:: EXERCISE AIM ::
Find the word "Avenue" in the records below. List each line containing it.

Collected data entries
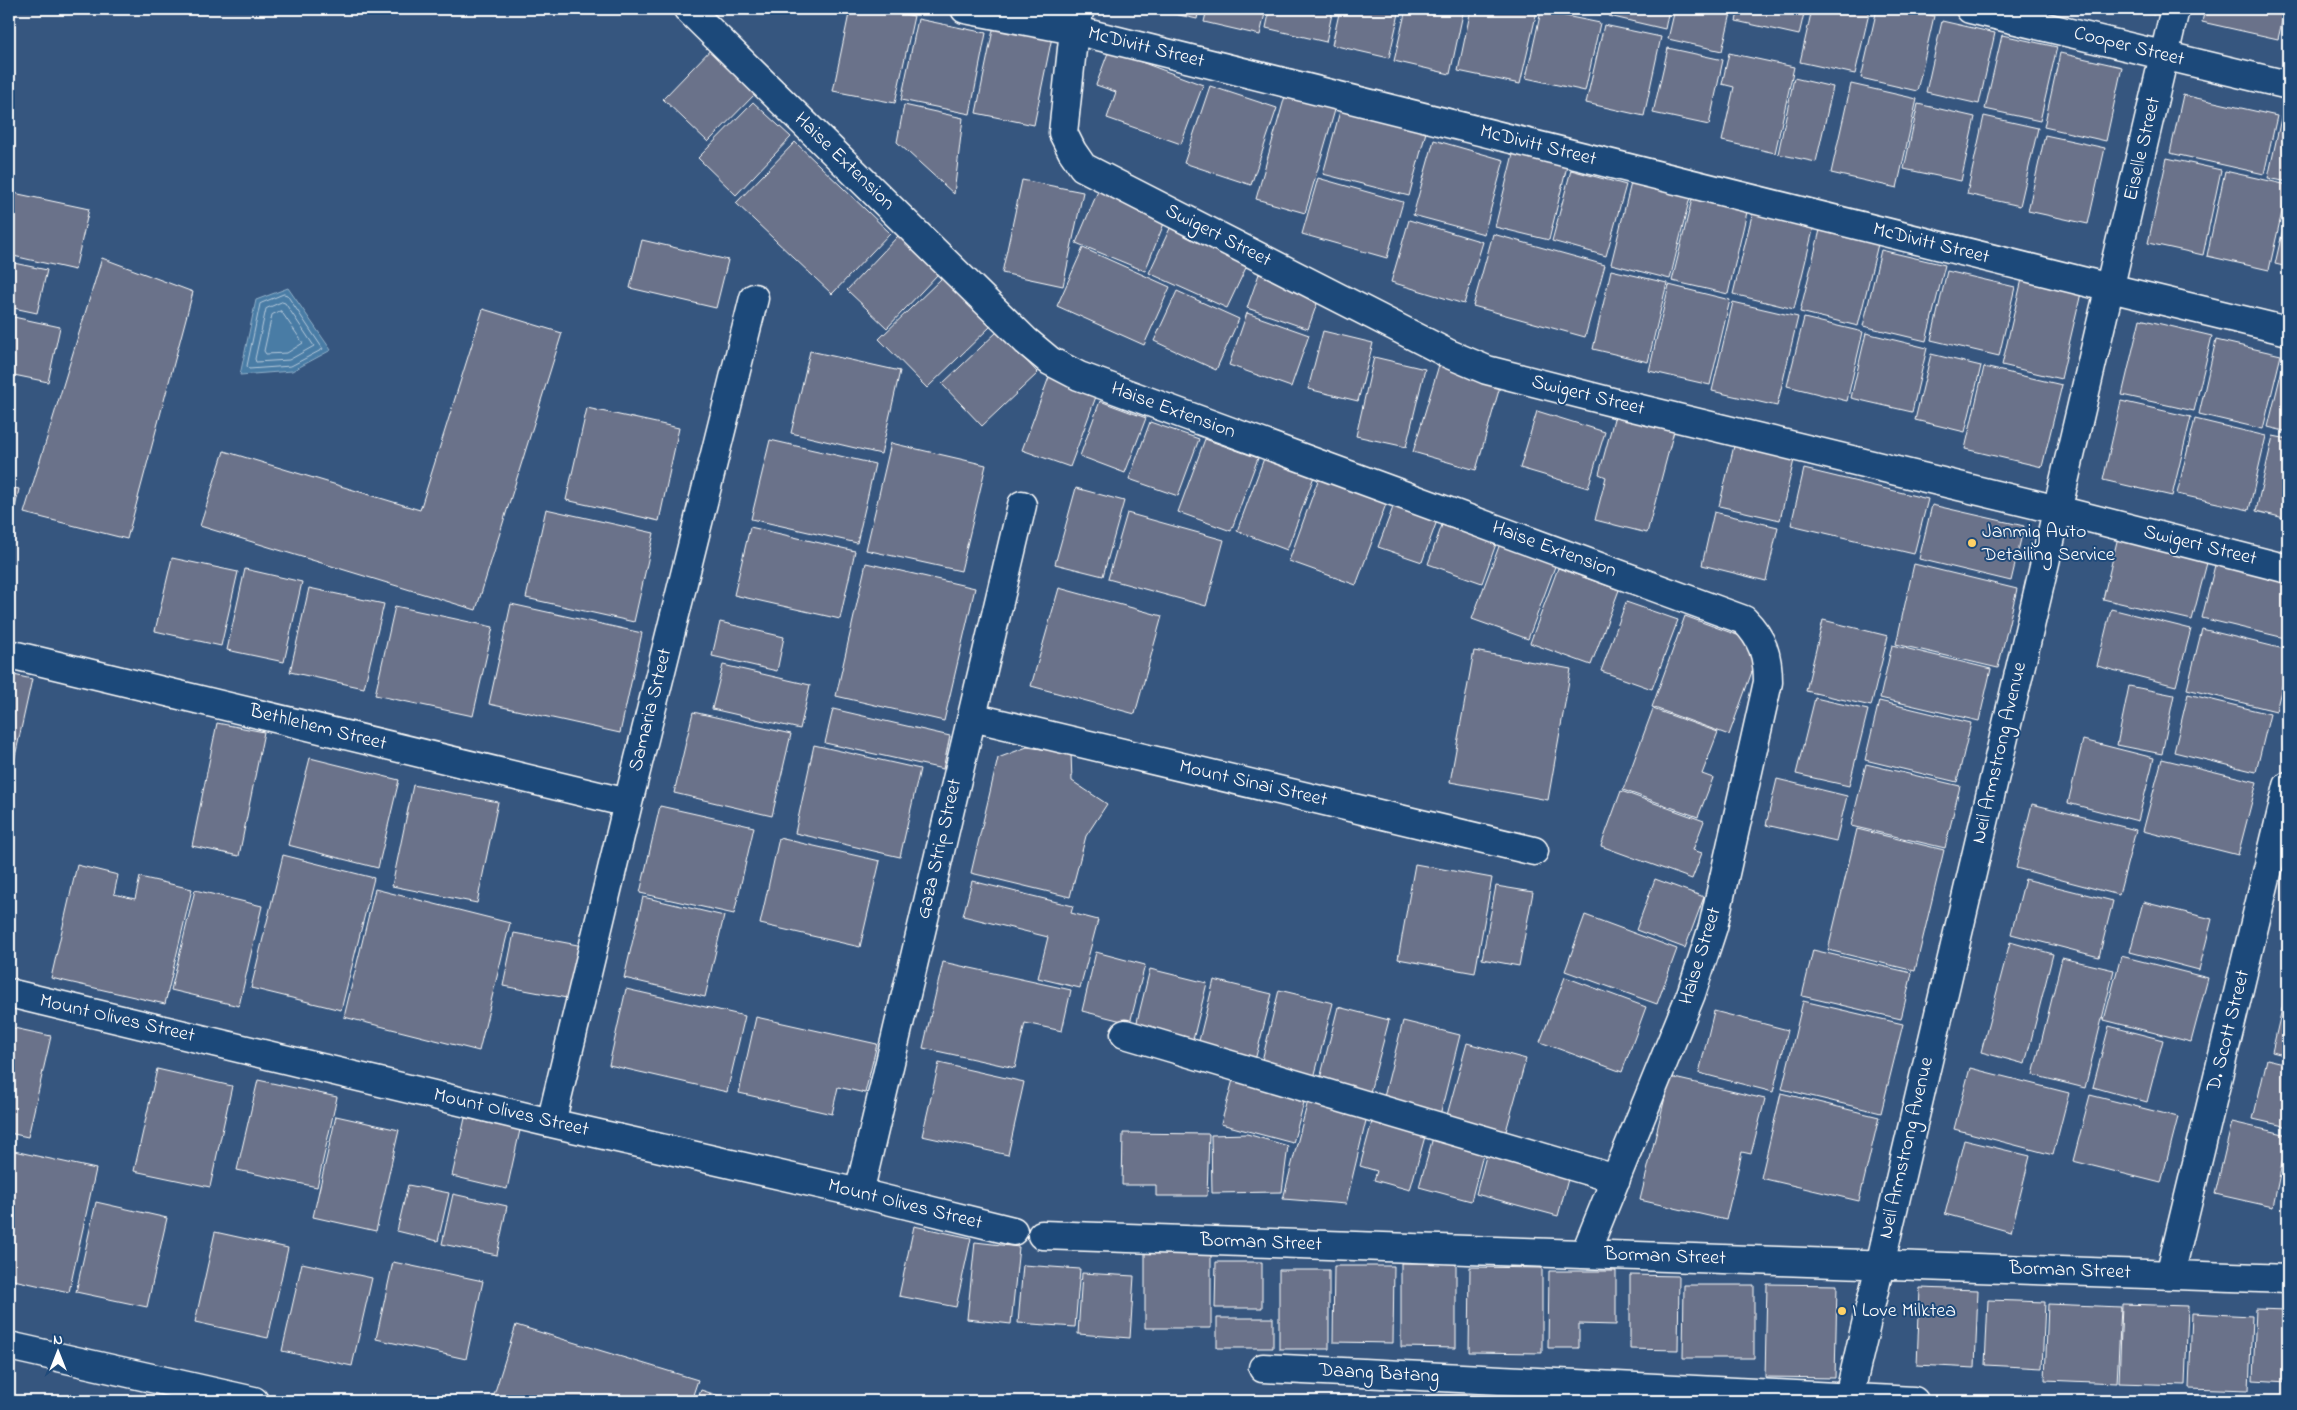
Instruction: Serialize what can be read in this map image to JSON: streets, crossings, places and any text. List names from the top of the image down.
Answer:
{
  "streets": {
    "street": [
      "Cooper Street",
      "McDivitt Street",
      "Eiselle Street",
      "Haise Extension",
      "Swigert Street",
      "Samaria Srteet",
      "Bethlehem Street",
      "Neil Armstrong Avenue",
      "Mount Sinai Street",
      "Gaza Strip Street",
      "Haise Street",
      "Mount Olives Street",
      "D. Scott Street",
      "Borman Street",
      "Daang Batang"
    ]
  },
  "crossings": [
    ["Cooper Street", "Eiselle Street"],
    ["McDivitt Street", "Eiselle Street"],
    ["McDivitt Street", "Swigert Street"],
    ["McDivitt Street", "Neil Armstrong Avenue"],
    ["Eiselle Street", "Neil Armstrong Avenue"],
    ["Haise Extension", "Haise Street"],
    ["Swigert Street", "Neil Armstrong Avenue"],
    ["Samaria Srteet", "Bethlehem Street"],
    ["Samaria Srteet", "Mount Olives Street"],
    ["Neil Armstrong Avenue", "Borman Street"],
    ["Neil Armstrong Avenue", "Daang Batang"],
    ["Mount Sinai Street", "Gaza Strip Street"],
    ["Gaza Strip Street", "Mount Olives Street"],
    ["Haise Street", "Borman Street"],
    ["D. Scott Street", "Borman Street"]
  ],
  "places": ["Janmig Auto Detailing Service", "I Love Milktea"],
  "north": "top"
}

:: SOLUTION FOR THIS TASK ::
      "Neil Armstrong Avenue",
    ["McDivitt Street", "Neil Armstrong Avenue"],
    ["Eiselle Street", "Neil Armstrong Avenue"],
    ["Swigert Street", "Neil Armstrong Avenue"],
    ["Neil Armstrong Avenue", "Borman Street"],
    ["Neil Armstrong Avenue", "Daang Batang"],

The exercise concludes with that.